### TRAVAIL À FAIRE
a – Recopiez mot pour mot le passage de l'article sur Risma qui commence à « Maroc : Risma » et se termine à « sa gamme économique. ».
b – Selon l'article sur Risma, quelle part de Risma le groupe français Accor détient-il ?

### TEXTE PROPOSÉ
========================

Maroc : Risma affiche des pertes historiques
En dépit de performances commerciales supérieures à la moyenne nationale, le groupe hôtelier marocain a perdu en 2012 près de 200 millions de dirhams. Il entend désormais se recentrer sur sa gamme économique.
Risma a publié le 27 février ses résultats financiers pour 2012. Son chiffre d’affaires a atteint 1,295 milliard de dirhams (116 millions d’euros), en quasi-stagnation par rapport à 2011. Le segment haut de gamme (Sofitel) a progressé de 19 %, le milieu de gamme (Novotel, Suite Novotel, Mercure, Coralia, Pullman) de 3 %, tandis que la branche économique et très économique (Ibis et Ibis Budget) restait stable. Même si le taux d’occupation moyen des hôtels de Risma a atteint 56 %, contre une moyenne de 40 % au niveau national, la filiale locale du français Accor (qui en détient 33,2 %) a enregistré sa perte la plus élevée depuis ses débuts en 1993 : un trou de 199 millions de dirhams, contre un bénéfice de 14,8 millions en 2011. « Nous avons bien résisté par rapport à la moyenne du secteur. Les pertes de 2012 seront bientôt un mauvais souvenir. Nos prévisions pour 2013 sont encourageantes », tempère Marc Thépot, vice-président du directoire de Risma.

========================

### DONNÉES FOURNIES
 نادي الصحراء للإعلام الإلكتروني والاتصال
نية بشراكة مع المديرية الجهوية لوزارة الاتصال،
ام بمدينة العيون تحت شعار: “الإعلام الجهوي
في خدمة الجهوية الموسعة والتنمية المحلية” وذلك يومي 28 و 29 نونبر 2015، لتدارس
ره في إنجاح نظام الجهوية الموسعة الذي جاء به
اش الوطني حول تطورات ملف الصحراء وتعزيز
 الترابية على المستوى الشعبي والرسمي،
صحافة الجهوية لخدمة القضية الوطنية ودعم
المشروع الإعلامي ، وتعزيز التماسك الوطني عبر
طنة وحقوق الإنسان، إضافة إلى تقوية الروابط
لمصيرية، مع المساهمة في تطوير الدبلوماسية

========================

### RÉPONSES FOURNIES
a –
Maroc : Risma affiche des pertes historiques
En dépit de performances commerciales supérieures à la moyenne nationale, le groupe hôtelier marocain a perdu en 2012 près de 200 millions de dirhams. Il entend désormais se recentrer sur sa gamme économique.

b – Accor détient 33,2 % de Risma.